Over 7,000 people die in Unity state due to conflicts: OCHA
February 11, 2016 (JUBA) -At least 7,165 people have died in Unity state due to violent conflicts since 2013, a report from the United Nation Office for Coordination of Humanitarian Affairs (OCHA) has revealed this week.
The report said the finding was based on high mortality rates in Unity state, which involved 24 communities’ members of five counties that were hard-hit by the two year of the conflict. It said a total of 829 deaths were caused by drowning in rivers, usually when people fled attacks for hiding in swamps, from the period of 2014 to late 2015.
However, children under five years of age and below were most affected, accounting to more than 80 per cent of the estimated deaths by drowning, and nearly 10 per cent of other types of violent deaths.
The study estimated that 4,155 among children in the surveyed communities were separated from their families, and an estimated 890 people abducted, 85 per cent of whom were females, over the course of the year.
“The impacts of the crisis on these communities are shocking,” said Sue Lautze, the Deputy Humanitarian Coordinator for South Sudan, whose office coordinated the survey between November and December 2015.
“People suffered both terrible violence and a lack of access to humanitarian assistance and protection at critical periods of 2015. It is absolutely vital that humanitarian assistance and protection be scaled up massively in Unity [state],” he said.

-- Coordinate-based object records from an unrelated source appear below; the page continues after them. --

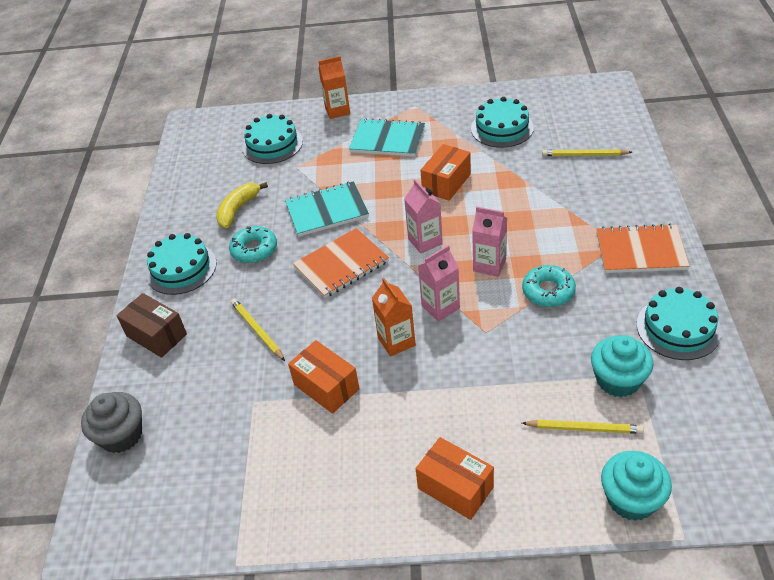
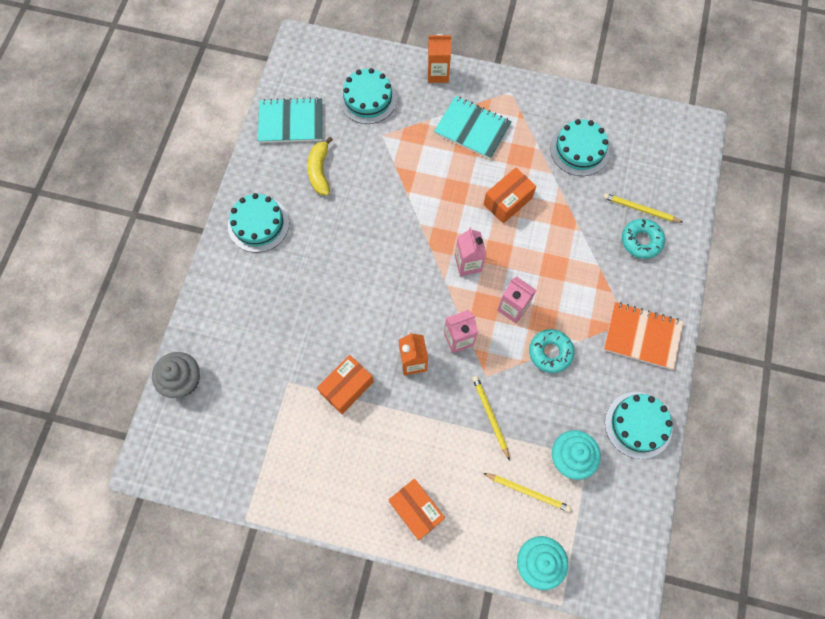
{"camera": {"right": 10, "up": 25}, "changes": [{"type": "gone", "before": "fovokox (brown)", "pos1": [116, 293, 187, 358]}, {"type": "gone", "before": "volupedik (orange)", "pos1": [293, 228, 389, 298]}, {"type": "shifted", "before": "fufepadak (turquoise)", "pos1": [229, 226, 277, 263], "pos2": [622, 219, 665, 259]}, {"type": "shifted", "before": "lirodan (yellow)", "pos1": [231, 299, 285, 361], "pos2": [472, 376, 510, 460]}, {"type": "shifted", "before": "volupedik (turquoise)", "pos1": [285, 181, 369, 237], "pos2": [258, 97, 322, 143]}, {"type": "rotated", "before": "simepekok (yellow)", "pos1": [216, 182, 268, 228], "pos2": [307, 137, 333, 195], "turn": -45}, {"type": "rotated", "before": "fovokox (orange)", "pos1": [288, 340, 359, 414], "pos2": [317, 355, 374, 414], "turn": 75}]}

One and half of all households in the survey identified as internally displaced persons (IDPs), the majority of them were headed by women.
Over the course of the year, households became 20 per cent smaller, reducing from an average of ten people to an average of eight. Many of them have fled to United Nations manned Protection of Civilians (POC) site.
“One-half of all households sent at least one person to a POC site. Some 86 per cent of households recorded at least one direct shock over the last year, including death, abduction, displacement or separation of family members,” the statement said.
Most people’s properties were all looted, including their livestock and goods by either side of warring groups.
The conflicts in Unity state has been worsened as both warring parties have been accused of growth human rights violations and crimes against humanity in the area.